Former Yukos CEO Mikhail Khodorkovsky's defense on Wednesday asked the court hearing a new case against him to summon Russian Prime Minister Vladimir Putin as a witness.

Khodorkovsky's lawyers previously said they also wanted to question Deputy Prime Minister Igor Sechin, Finance Minister Alexei Kudrin and Russian Security Council chief Nikolai Patrushev.

Other high profile witnesses could include former prime ministers Mikhail Kasyanov, Viktor Chernomyrdin and Yevgeny Primakov, as well as State Duma Speaker Boris Gryzlov, former Central Bank chief Viktor Gerashchenko and former deputy prime minister Boris Nemtsov.

The former Yukos CEO ended a hunger strike earlier on Wednesday.

Khodorkovsky's lawyers said their client was going on hunger strike because he believed "the presidential will had been flouted" when Judge Viktor Danilkin on May 14 extended his and his business companion Platon Lebedev's detention in a Moscow prison until August 17.

Once Russia's richest man said the decision violated a decree put forward by President Dmitry Medvedev, stating that individuals charged with economic crimes cannot be held in pre-trial custody.

Khodorkovsky sent a letter to the head of the Supreme Court, Vyacheslav Lebedev, saying his hunger strike, which he began on Monday, would continue until Medvedev was told what was going on.

Medvedev spokesperson Natalya Timakova said on Tuesday that the president had been informed about Khodorkovsky's hunger strike.

Conditions at pre-trial detention facilities where Khodorkovsky is being held are harsher than in an ordinary Russian prison or labor camp. However, his defense counsel said Khodorkovsky was not so much concerned about his own situation as about the ruling setting a precedent for others accused of economic crimes.
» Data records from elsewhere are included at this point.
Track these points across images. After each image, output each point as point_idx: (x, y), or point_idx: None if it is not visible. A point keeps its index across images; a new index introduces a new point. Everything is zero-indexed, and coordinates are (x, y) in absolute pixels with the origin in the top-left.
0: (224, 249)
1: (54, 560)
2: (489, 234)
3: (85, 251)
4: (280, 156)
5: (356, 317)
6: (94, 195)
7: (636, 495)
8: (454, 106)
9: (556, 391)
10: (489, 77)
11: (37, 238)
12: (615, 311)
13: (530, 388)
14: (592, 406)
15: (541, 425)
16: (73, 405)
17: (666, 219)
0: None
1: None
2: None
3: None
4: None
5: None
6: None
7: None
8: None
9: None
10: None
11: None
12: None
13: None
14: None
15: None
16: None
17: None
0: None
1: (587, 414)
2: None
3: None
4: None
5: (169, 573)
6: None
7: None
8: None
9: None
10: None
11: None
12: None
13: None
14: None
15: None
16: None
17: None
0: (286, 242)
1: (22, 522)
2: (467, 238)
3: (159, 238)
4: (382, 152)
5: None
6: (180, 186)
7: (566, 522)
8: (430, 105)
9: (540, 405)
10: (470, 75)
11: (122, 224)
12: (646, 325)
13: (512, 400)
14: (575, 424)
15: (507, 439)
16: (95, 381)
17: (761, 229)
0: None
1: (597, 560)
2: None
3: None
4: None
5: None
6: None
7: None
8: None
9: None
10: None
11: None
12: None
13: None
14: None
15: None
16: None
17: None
Khodorkovsky is already serving an eight-year sentence for fraud and tax evasion. He is now accused of stealing $9.6 billion from the $15.8 billion profit generated by Yukos between 1999 and 2003, as well as 350 million tons of oil.

Khodorkovsky told Moscow's Khamovniki district court earlier that he could not understand what he was accused of because his specific actions were not described in the criminal case.